Learning Objectives
By the end of this class, you should know...
  • What is a Hash Table?
  • What are the advantages of using a Hash Table over other ADTs we have studied?
    • Arrays?
    • Linked Lists (and other linear structures)?
    • Binary Search Trees?
  • What is a hashing algorithm?
  • How do you write a good hashing algorithm?
  • What are some solutions to the problem of collisions?
  • What is the efficiency of common hashing operations?
  • How does the size of the Hash Table affect its efficiency?
  • How do you search for an element in a Hash Table?


Announcements
  • Quiz 4 on Thursday - BSTs and Hash Tables
  • Lab 7 posted - Hash Tables and BSTs
  • Feedback from a former student about internship search

Review Activity
With a partner, complete the following:
  • Insert the following values (in this order) into an empty BST: 7, 3, 2, 9, 18, 5, 14, 8, 4, -1
  • Redraw the tree after calling remove on node 7 using the algorithm given in class.
  • Now, trace pre, post and inorder print on the BST.
  • Write the pre, post and inorder print functions for a BST

Hash Table Pre-Assessment: Remember This?
  • ASCII Review: Write a function which prints out the ASCII value of each character in a string:
void printASCII(string str)
{
    //write function body here
}



The Hash Table ADT
  • A Hash Table is a structure where values are mapped or assigned to an array index according to the rules of an algorithm.
    •  This algorithm is called the hashing function.
    •  The hashing function takes an input (called a key) and then returns the index of an array.
    •  This array index is where the value is to be stored
  • As we are going to see, hash table operations, such as search, insert, and delete can be performed in just O(1) time.
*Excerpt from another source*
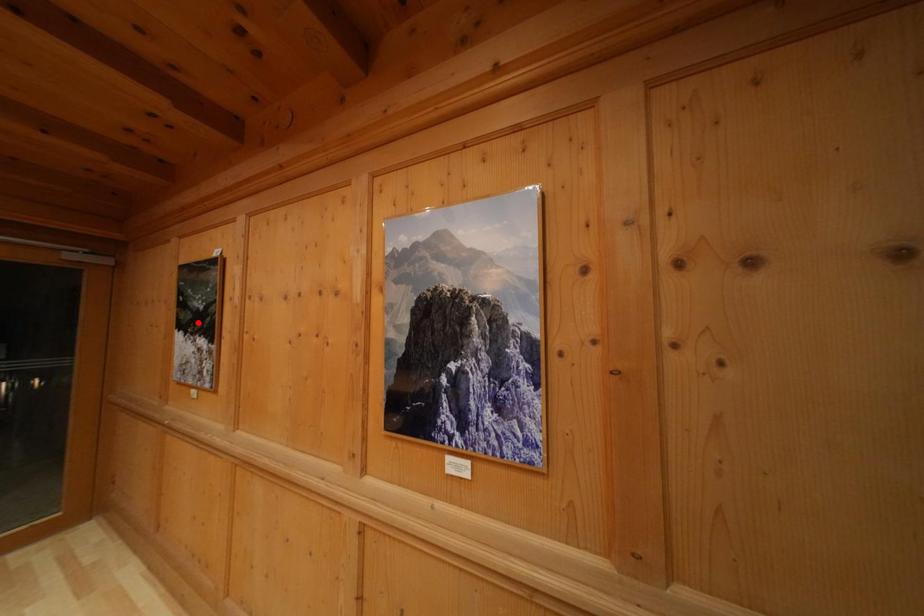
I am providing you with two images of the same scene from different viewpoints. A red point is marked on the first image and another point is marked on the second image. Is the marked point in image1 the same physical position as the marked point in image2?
Group Activity: Hash Table Bingo!
  • To help you understand a Hash Table, let's play Hash Table Bingo.
  • The class as a whole is going to play the role of the underlying array structure in a Hash Table.
  • Each student in the class will be assigned an index based on his or her name on the class roster.
  • Using a hash function, I will enter the name of a piece of candy as a key.
  • The value to store at the array index
  • The hash function will return to me the index at which I want to store the candy.
  • If your index is returned by the hash function, you will get a piece of candy.
  • At the end of the exercise, I can hash the names of the pieces of candy in order to find out who received a piece and who didn't.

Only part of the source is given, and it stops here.